Stored data entries
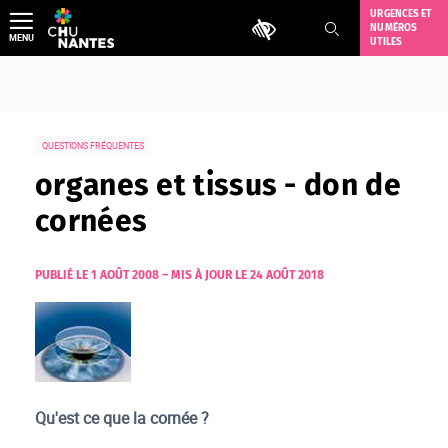
Aller
URGENCES ET
Outils d'accessibilité
NUMÉROS
au
MENU
UTILES
contenu
QUESTIONS FRÉQUENTES
organes et tissus - don de
cornées
PUBLIÉ LE 1 AOÛT 2008
–
MIS À JOUR LE 24 AOÛT 2018
Qu'est ce que la cornée ?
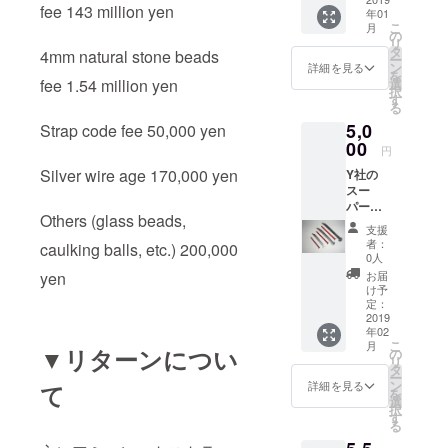
fee 143 million yen
年01
2(BK)、
こ
月
3(NB)、
の
リ
4(WH)
タ
4mm natural stone beads
ー
、5号
ン
詳細を見る
を
(CR)、6
選
fee 1.54 million yen
択
号(BU)
す
る
のセッ
5,0
トと
Strap code fee 50,000 yen
なって
00
円
おりま
Silver wire age 170,000 yen
Y社の
す。 金
スー
具が
パーコ
ゴール
Others (glass beads,
ンク
ドかシ
支援
リート
ルバー
者：
caulking balls, etc.) 200,000
釘で作
かをお
0人
られた
選びく
お届
yen
ミニ
ださ
け予
チュア
い。
定：
刀の刀
2019
年02
身(通常)
こ
月
のみで3
▼リターンについ
の
リ
点セッ
タ
ー
トで
ン
詳細を見る
て
を
す。 自
選
択
分でカ
す
る
スタマ
イズす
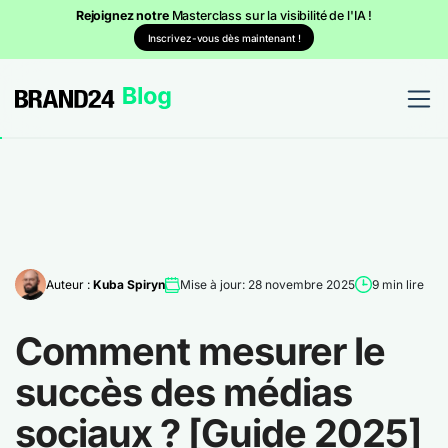
Rejoignez notre
Masterclass sur la visibilité de l'IA !
Inscrivez-vous dès maintenant !
Auteur :
Kuba Spiryn
Mise à jour: 28 novembre 2025
9 min lire
Comment mesurer le
succès des médias
sociaux ? [Guide 2025]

Written task:
Could the data be reproduced exactly, with the pictures omitted?

Result of the task:
Aller
URGENCES ET
Outils d'accessibilité
NUMÉROS
au
MENU
UTILES
contenu
QUESTIONS FRÉQUENTES
organes et tissus - don de
cornées
PUBLIÉ LE 1 AOÛT 2008
–
MIS À JOUR LE 24 AOÛT 2018
Qu'est ce que la cornée ?
fee 143 million yen
年01
2(BK)、
こ
月
3(NB)、
の
リ
4(WH)
タ
4mm natural stone beads
ー
、5号
ン
詳細を見る
を
(CR)、6
選
fee 1.54 million yen
択
号(BU)
す
る
のセッ
5,0
トと
Strap code fee 50,000 yen
なって
00
円
おりま
Silver wire age 170,000 yen
Y社の
す。 金
スー
具が
パーコ
ゴール
Others (glass beads,
ンク
ドかシ
支援
リート
ルバー
者：
caulking balls, etc.) 200,000
釘で作
かをお
0人
られた
選びく
お届
yen
ミニ
ださ
け予
チュア
い。
定：
刀の刀
2019
年02
身(通常)
こ
月
のみで3
▼リターンについ
の
リ
点セッ
タ
ー
トで
ン
詳細を見る
て
を
す。 自
選
択
分でカ
す
る
スタマ
イズす
Rejoignez notre
Masterclass sur la visibilité de l'IA !
Inscrivez-vous dès maintenant !
Auteur :
Kuba Spiryn
Mise à jour: 28 novembre 2025
9 min lire
Comment mesurer le
succès des médias
sociaux ? [Guide 2025]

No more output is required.